If you wake up and have an awful feeling in your stomach, you’re probably not in the right job. You can’t spend your life dreading every following day, and feeling utmost relief when you get home from work. Your job takes up a sizable portion of your life, which means it can make or break your days. If it’s ruining every day, it’s not for you.
You’re being bullied, and no one is helping.
If you’re facing any kind of intense negativity at work, be it passive-aggressive behavior from a coworker, cruel words from a boss, or physical harm (which is a whole other, major issue that you would probably want legal help for), then you’re probably being treated in a way you don’t deserve. If you’ve gone to Human Resources, a supervisor, or another trusted person, and they cannot or do not offer the assistance you need, then you may need to take the next step and get out. Depending on the extent of the bullying, there may also be legal action you can take.

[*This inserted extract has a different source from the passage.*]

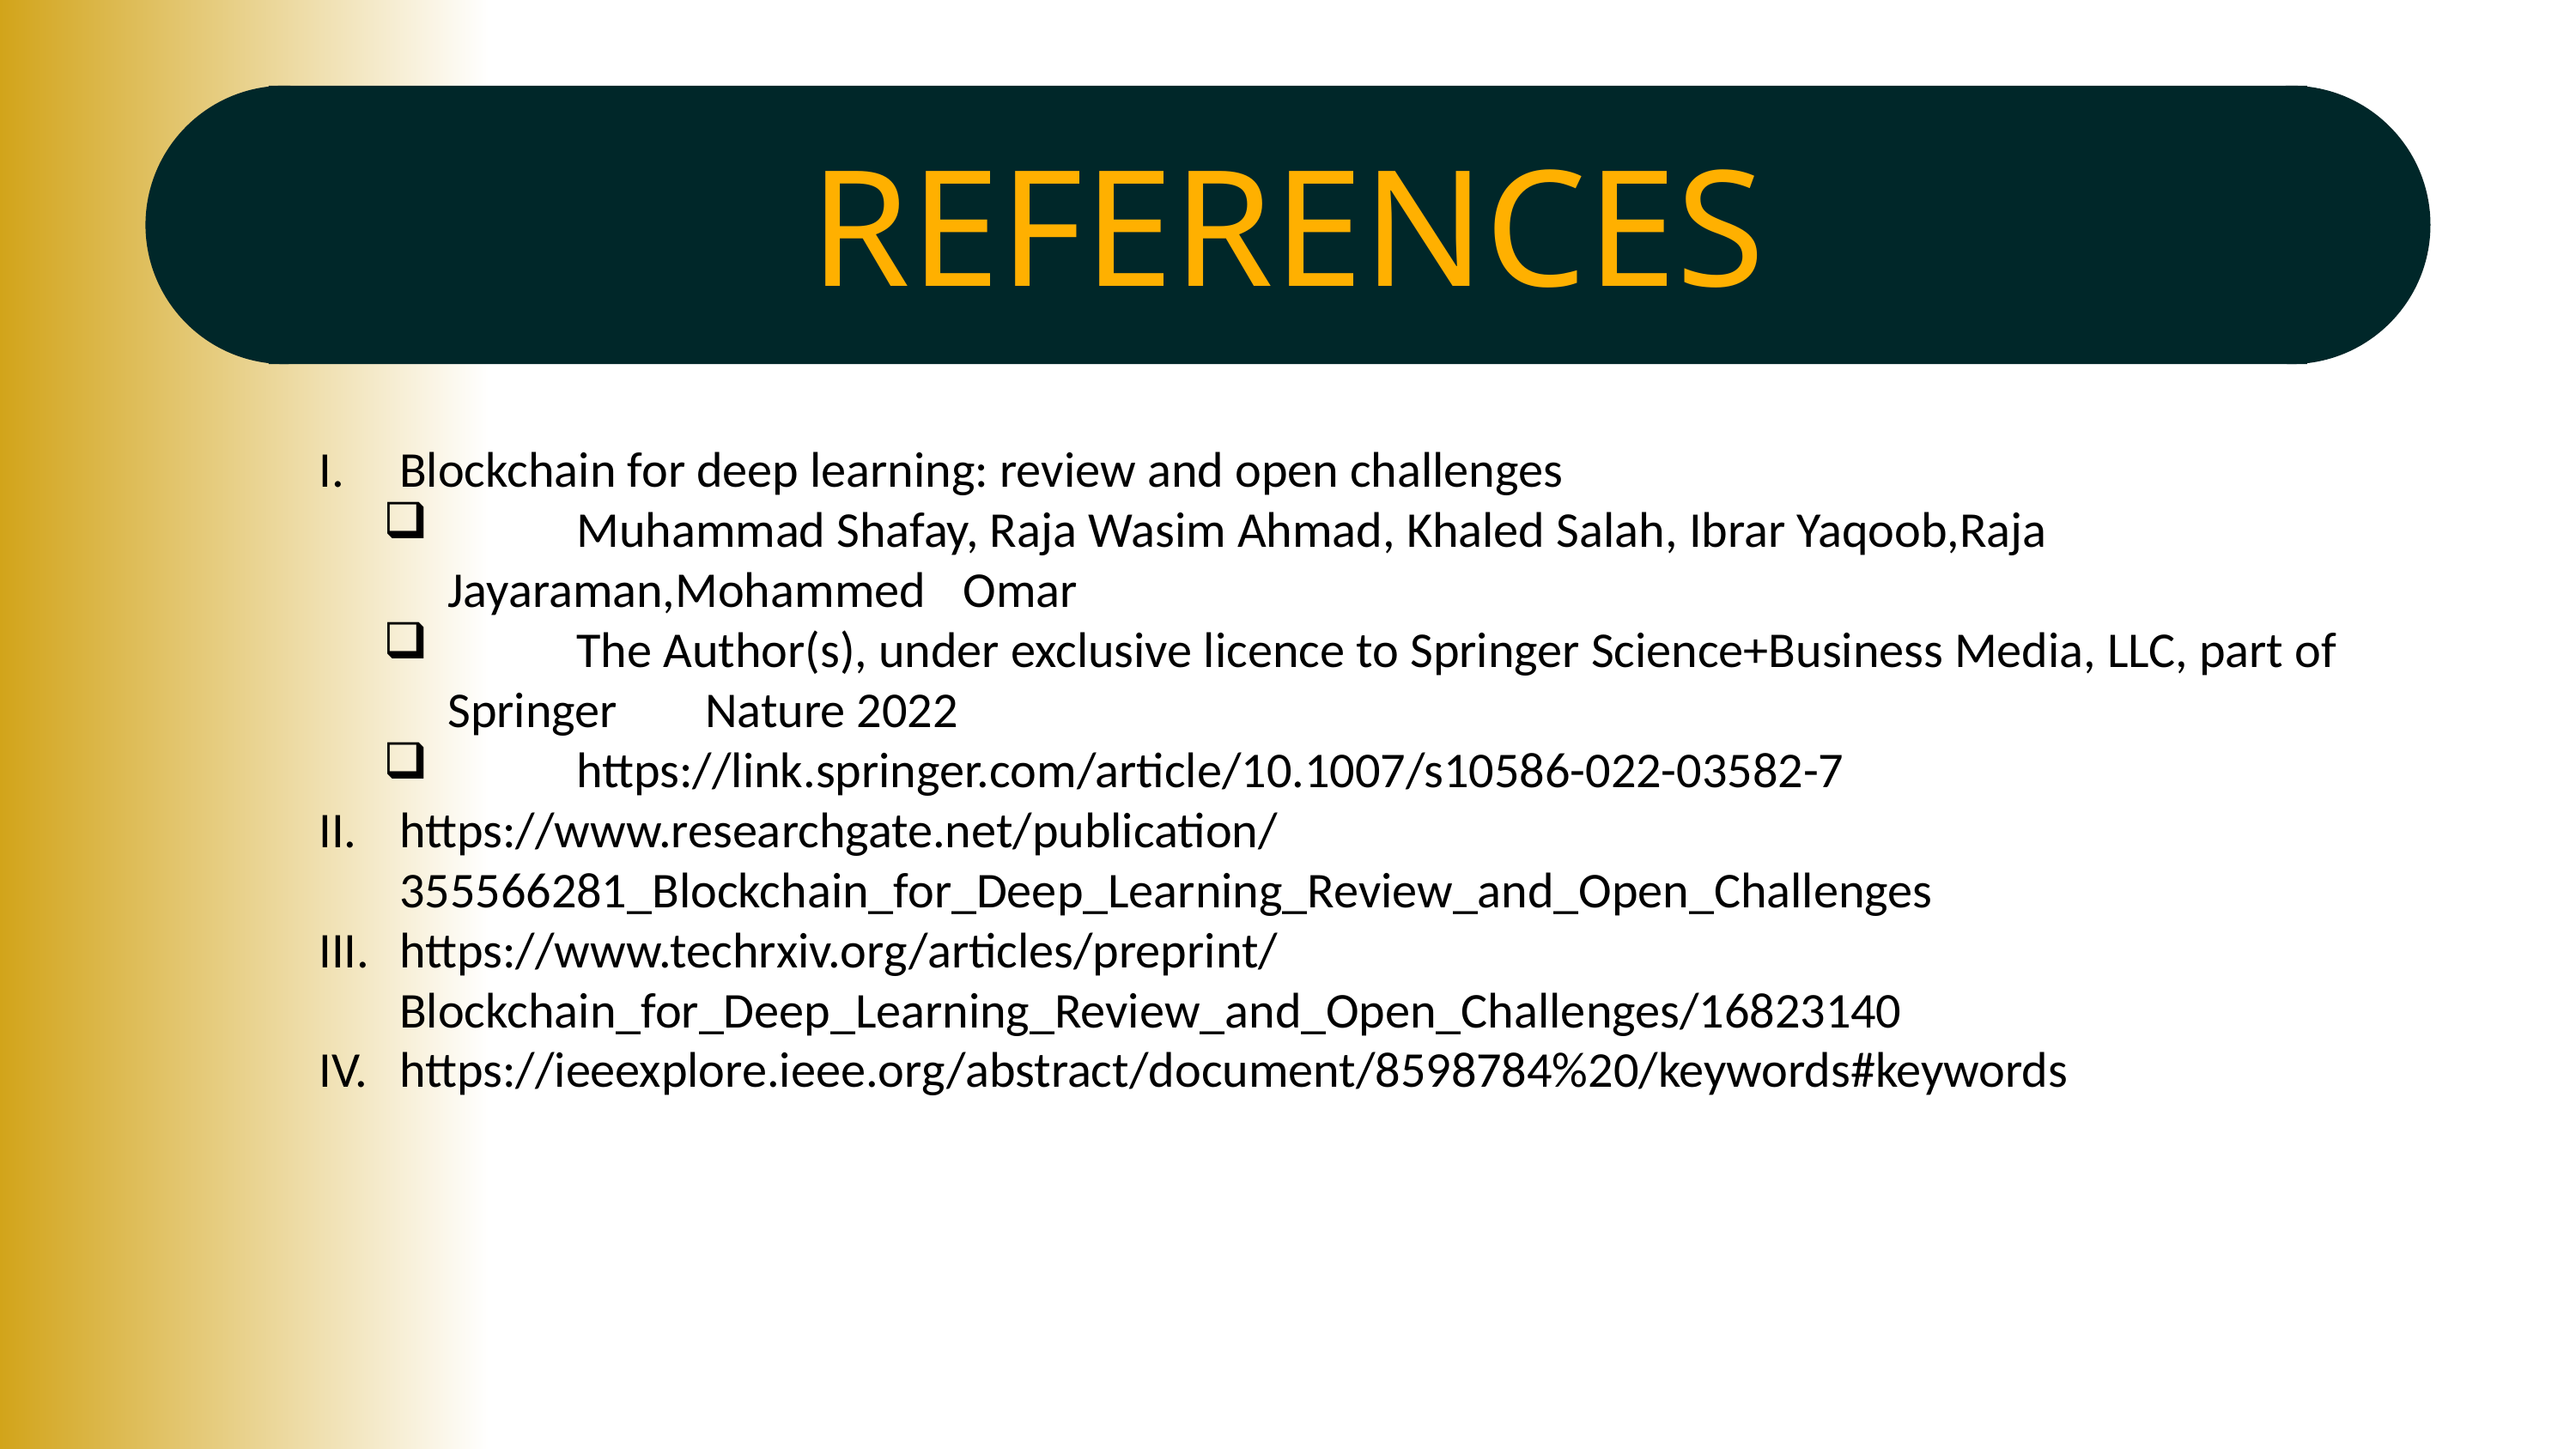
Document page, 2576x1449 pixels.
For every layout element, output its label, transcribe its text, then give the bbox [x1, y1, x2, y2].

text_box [2152, 85, 2432, 365]
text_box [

You’re unmotivated and sluggish.
Stress and discomfort felt from simply being at work keep you from focusing while you’re there. When you get home, you’re exhausted from the stress you felt while at work, and don’t want to do anything else that you typically enjoy doing, be it cooking, cleaning, or working out. “Every day, on the Metro ride home from work, I just sat there in a daze trying to cheer up and get some energy. But I was so emotionally drained, and I didn’t feel better. All I wanted to do was go home, drink wine, maybe watch a tv show and go to sleep. But I didn’t want to talk to my husband, catch up with friends, anything like that,” Marisa explains.
You don’t have good work friends.
If you aren’t forging solid friendships while at work, you may not have found the support you need there. It could point to a larger issue, like the overall environment in your workplace, or the general sense of unhappiness you feel at this job. Lynne Taylor, author of “Tame Your Terrible Office Tyrant; How to Manage Childish Boss Behavior and Thrive in Your Job,” explains that in a bad job, you may find yourself encountering “ethical or moral differences in how the company and you believe the firm should operate; cultural differences; work ethic clashes, and so on.”
You’re not being promoted.
“I had to be a manager at a single store, even though I wanted to be at headquarters, for the longest time. I should have been promoted more quickly than I was, and a lot of people told me it was time to leave. I ultimately left the company later, due to a better job opportunity, partly because I was frustrated with how long it took to go up the ladder in the first place. I think I was stagnating,” Kelly explains. Kelly believes she also might have been promoted more quickly had she been doing something she actually loved. “I wasn’t happy, so I didn’t give it my all,” she admits. If you’re not promoted, it may be because you’re unhappy, but it could also simply mean that the job doesn’t align well with your skill set, or your qualifications simply aren’t being recognized. Either way, it might be time to reevaluate.
There’s a fine line between being bored easily, and actually being in a job you should leave. Be sure to carefully evaluate why you’re deciding to leave your job. Taylor recommends making a list of pros and cons as to why you should stay, and ensuring “you’ve confronted problems directly and uncovered every possible communications avenue, with everyone involved.” In other words, have you communicated your concerns to everyone possible, and done your best to remedy them? If so, then you can say with certainty that you’ve done everything you possibly could.
There’s a lot of job turnover with young employees today. According to the Future Workplace “Multiple Generations @ Work” survey. While there’s nothing wrong with this, per se, it’s always a great idea to stay in your job if it’s something you enjoy — and you see room for growth. Job hopping has its advantages, but when you can put in your time at a single company, you may find yourself reaping the rewards.
Still, when it’s time to leave, sometimes you just know. Marisa describes it as “this feeling I had that I just couldn’t imagine myself there anymore.” Whatever you decide, as long as you come up with a game plan for when you do leave, you’ll most likely find a way to make it work. There’s a good chance there’s something better just around the corner.